## TASK STATEMENT
No pictures should appear in the copy; otherwise retype the entries exactly.

[Edited layout image data]
--*--
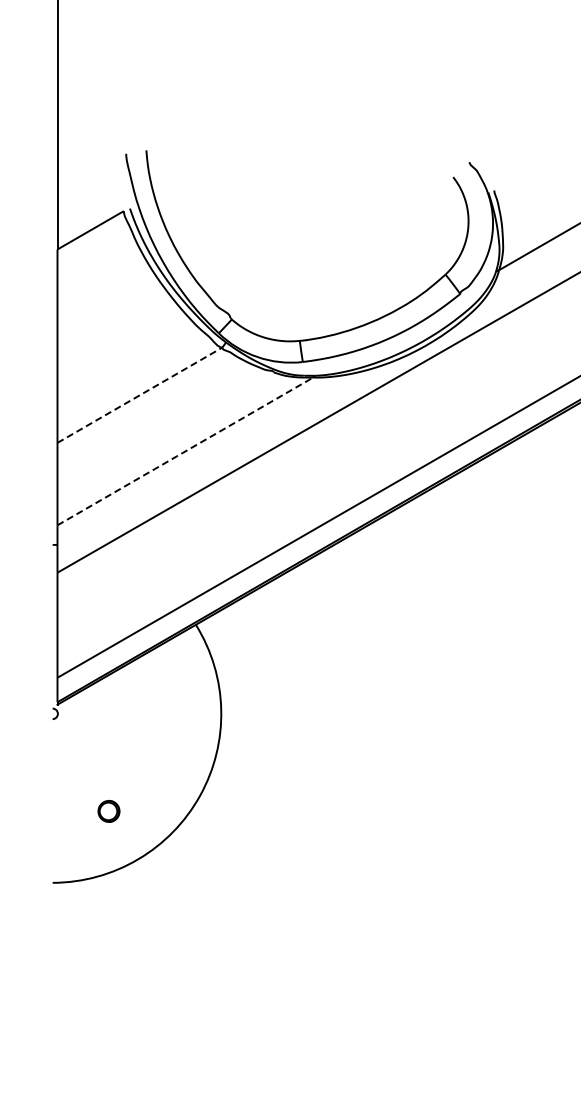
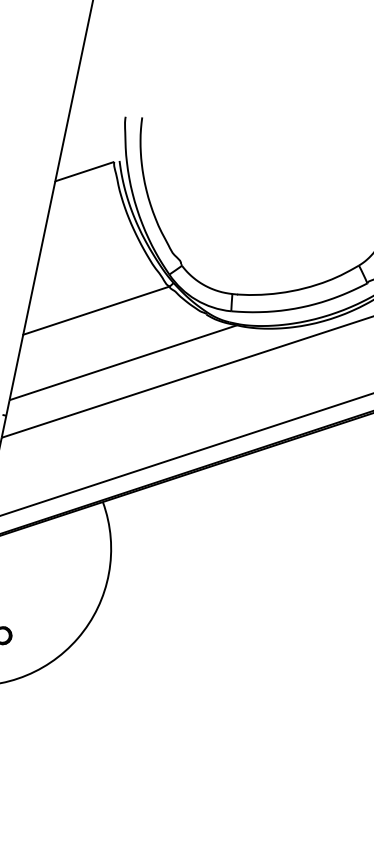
line: (140, 395) -> (96, 310), dashed -> solid
line: (184, 451) -> (122, 362), dashed -> solid

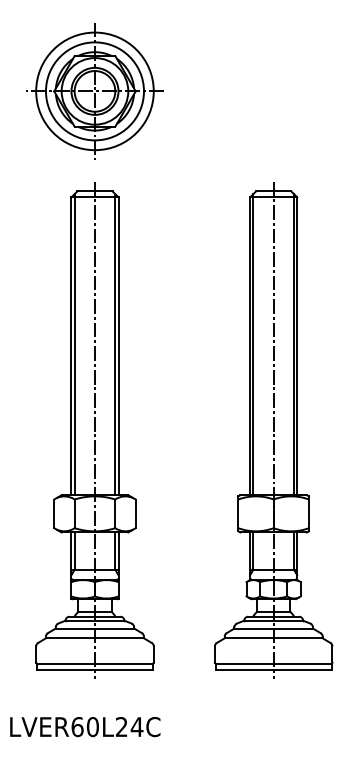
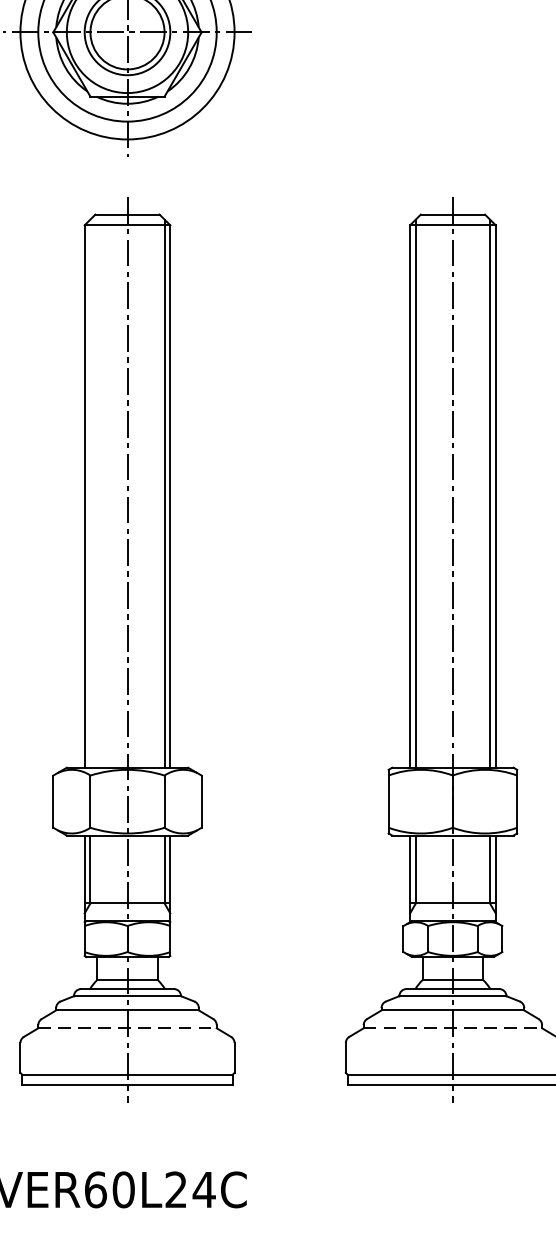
line: (74, 344) -> (90, 493), removed
line: (94, 638) -> (126, 1028), solid -> dashed
line: (273, 638) -> (452, 1028), solid -> dashed

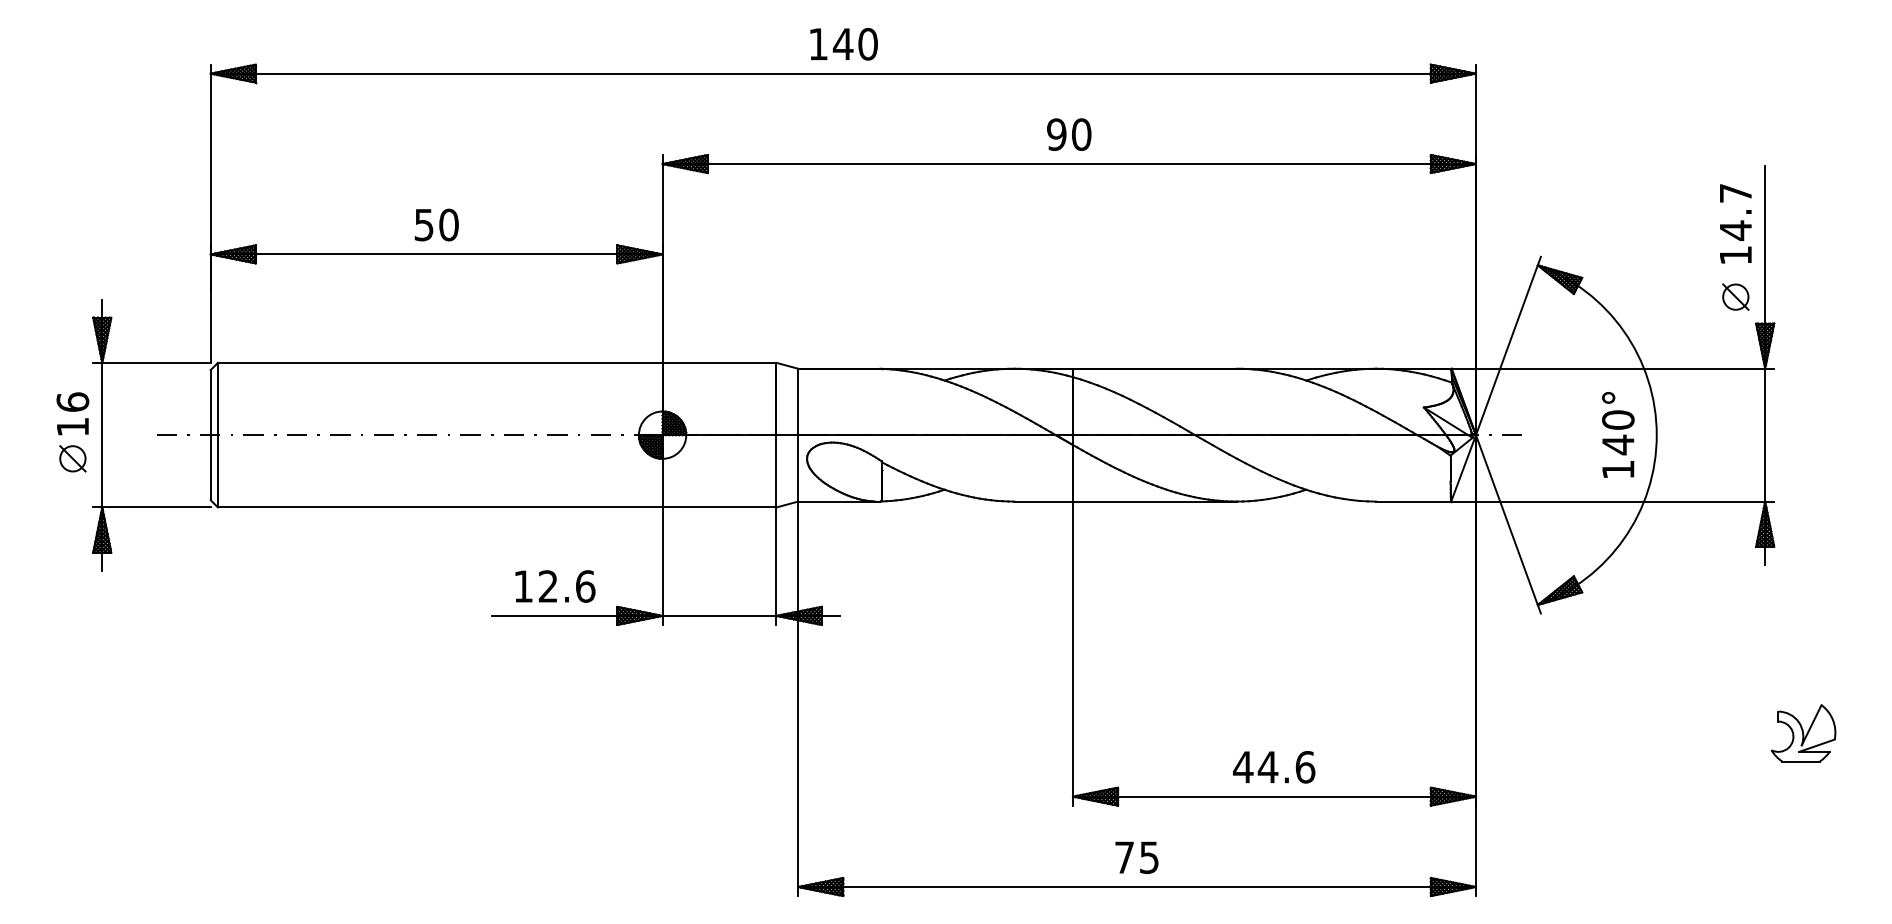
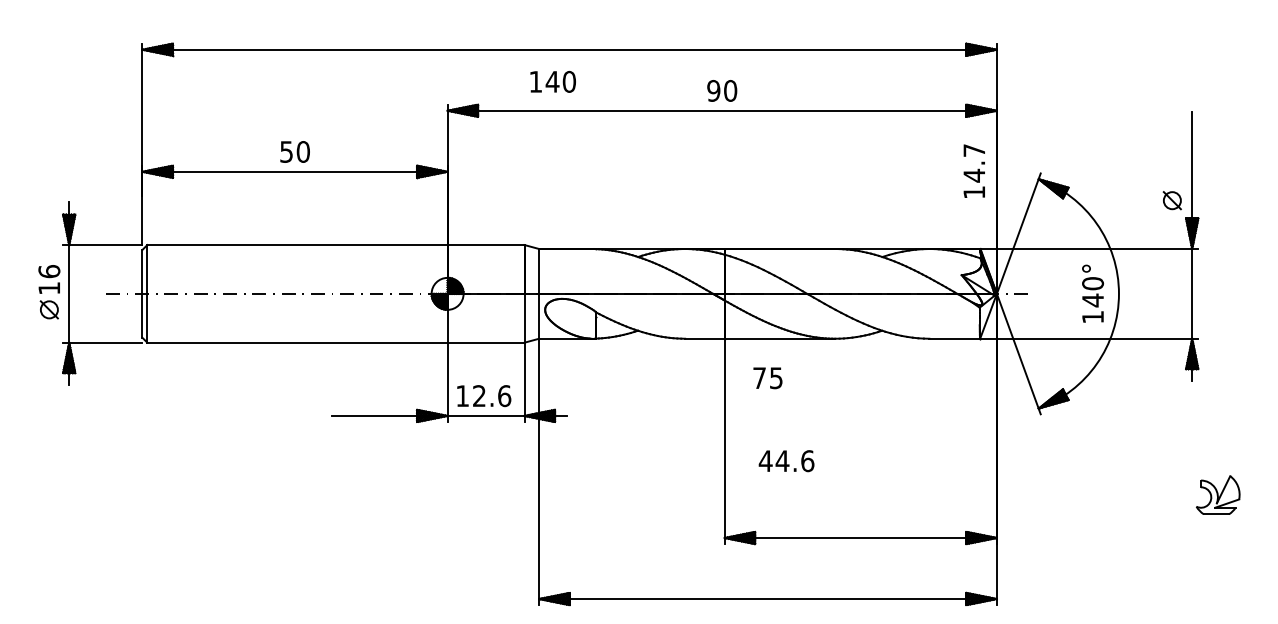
text: (843, 43) -> (552, 81), moved
text: (1734, 222) -> (973, 170), moved
text: (555, 587) -> (484, 396), moved
text: (1273, 767) -> (786, 461), moved
text: (1136, 858) -> (767, 378), moved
--*--
## THE ANSWER
line: (140, 395) -> (96, 310), dashed -> solid
line: (184, 451) -> (122, 362), dashed -> solid

line: (74, 344) -> (90, 493), removed
line: (94, 638) -> (126, 1028), solid -> dashed
line: (273, 638) -> (452, 1028), solid -> dashed

text: (843, 43) -> (552, 81), moved
text: (1734, 222) -> (973, 170), moved
text: (555, 587) -> (484, 396), moved
text: (1273, 767) -> (786, 461), moved
text: (1136, 858) -> (767, 378), moved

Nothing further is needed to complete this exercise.